Consequently, individual modules can be introduced or modified with minimal disruption to the system as a whole. Moreover, as the DVL accommodates all communication, integration of new applications and data sources into an existing, virtualised architecture is greatly simplified and expedited. As the layer is technology-neutral and non-proprietary by design, vendor lock-in11 and technology dependency are also effectively mitigated.
Despite these benefits, DV has a number of limitations:
- The incorporation of DV into an existing architecture necessitates the adoption of new communication paradigms by existing applications. This presents a level of disruption with associated development time and costs.
- Furthermore, a DVL can become a single point of failure, as the client is reliant on the provider’s ability to avoid downtime and remain up to date and secure. If the layer has insufficient capacity to handle demand response times may suffer.
- Most importantly, DV technology provides an on-demand service; data is transferred through the layer, not stored. Thus, historic data cannot be stored in its virtualised form without purpose-built storage facilities. This means that virtual data is not directly auditable; this being the key benefit of a data warehouse. Consequently, DV is promoted as a means to augment data warehousing technology where this functionality is required.
The real power of DV lies in the ability to expose the entirety of a pre-existing data supply chain in business semantics while masking the underlying technical challenges of accomplishing this and doing so without the need for significant architectural and operational upheaval. As financial institutions continue feeling the increased burden of effective data management, DV is proving to be an important tool in resolving the key data management challenges commonly faced in the industry.
1 Data warehouse: A central repository for integrated data from one or more sources for analysis (i.e. business intelligence and management information).
2 Heterogeneous data: A collection of data of dissimilar typology.
3 Application programming interface (API): A complete set of clearly-defined communication methods for accessing data or functions within an application.
4 Data aggregation: Compilation or summarisation of data from dispersed, disparate sources.

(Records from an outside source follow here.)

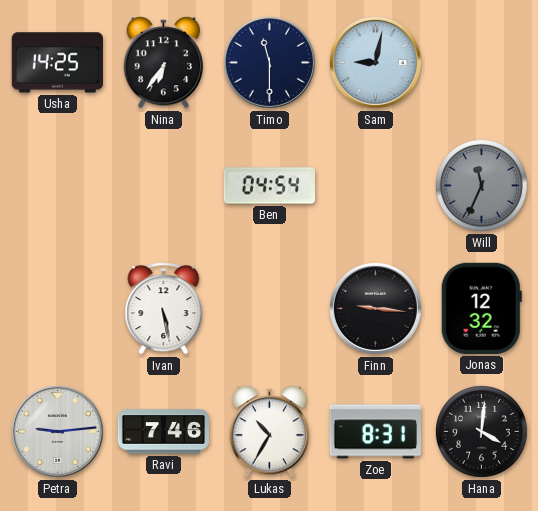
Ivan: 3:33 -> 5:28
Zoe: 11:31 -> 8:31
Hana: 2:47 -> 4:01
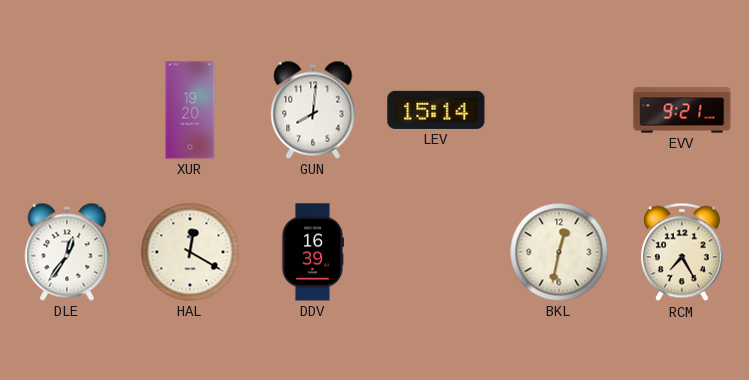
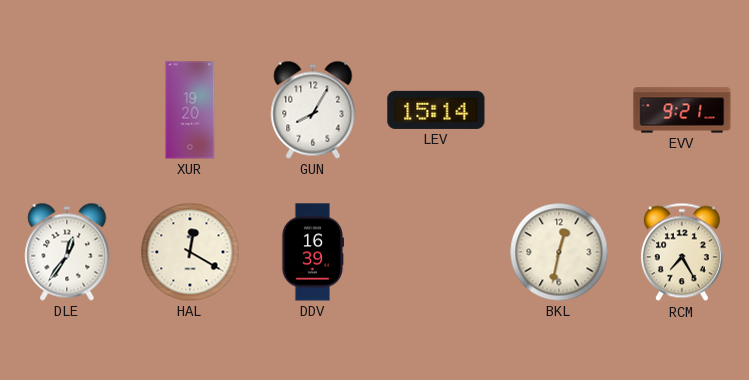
GUN: 8:01 -> 8:05
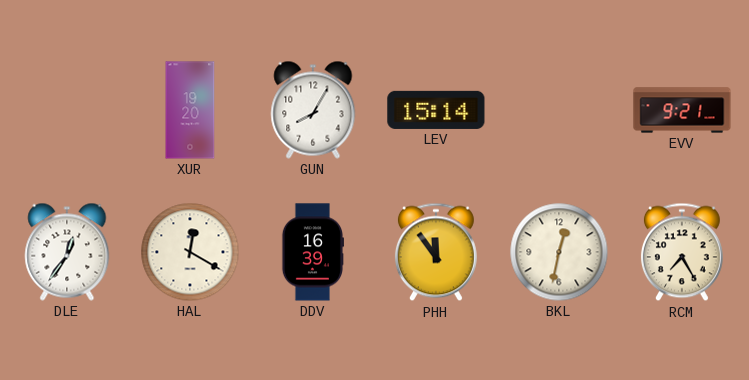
PHH: none -> 11:54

Data cleansing: Identification and correction of corrupt, inaccurate, incomplete or conflicting data.
Data enrichment: Enhancement or refinement of raw data.

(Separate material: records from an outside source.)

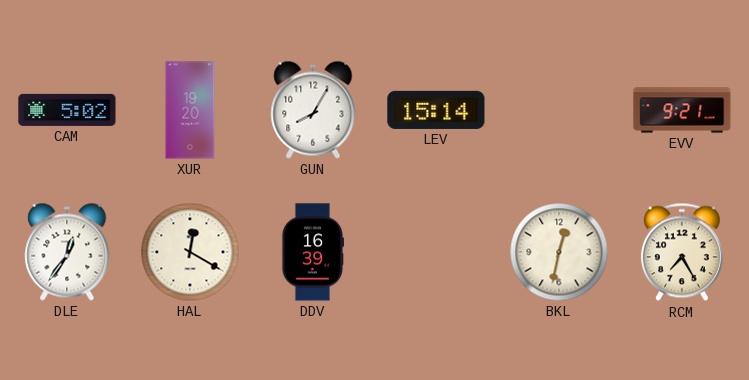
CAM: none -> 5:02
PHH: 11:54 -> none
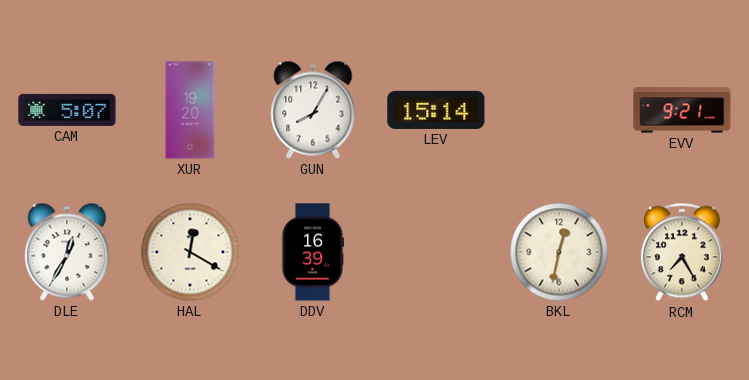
CAM: 5:02 -> 5:07
DLE: 12:36 -> 12:35
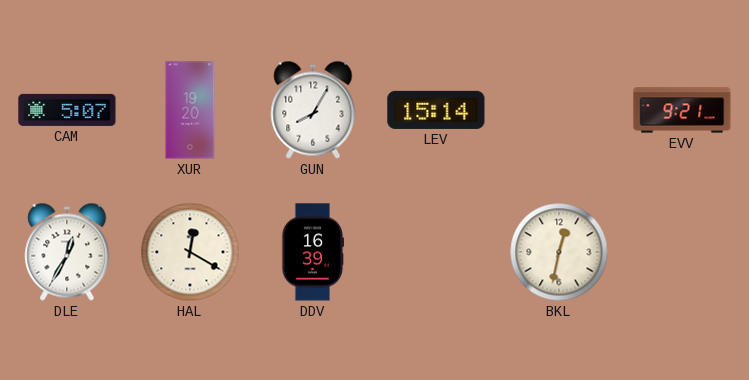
RCM: 7:25 -> none
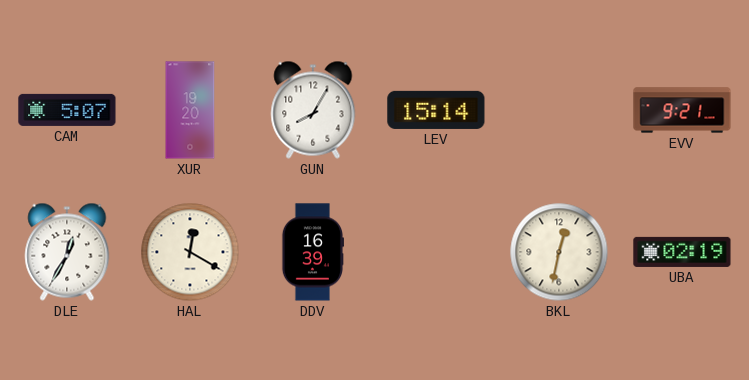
UBA: none -> 02:19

5 Abstraction: The separation of usability and implementation to facilitate exploitation of underlying functionality.
6 Rationalised data: Data that has been standardised by aggregation, cleansing and enrichment.
7 Extract, transform, load (ETL): The process of organising and storing large quantities of aggregated data en masse for consumption.
8 Management information (MI): Data converted into meaningful information for monitoring business performance.
Business intelligent (BI): Techniques for analysing management information to inform strategic decisions.
9 Schema: A description of a formally defined data storage structure.
10 Modular architecture: A design that emphases the separation of functionality into independent modules comprised of applications and their respective databases.
11 Vendor lock-in: A tendency to overcommit to a single vendor and become excessively reliant on their platform or technology.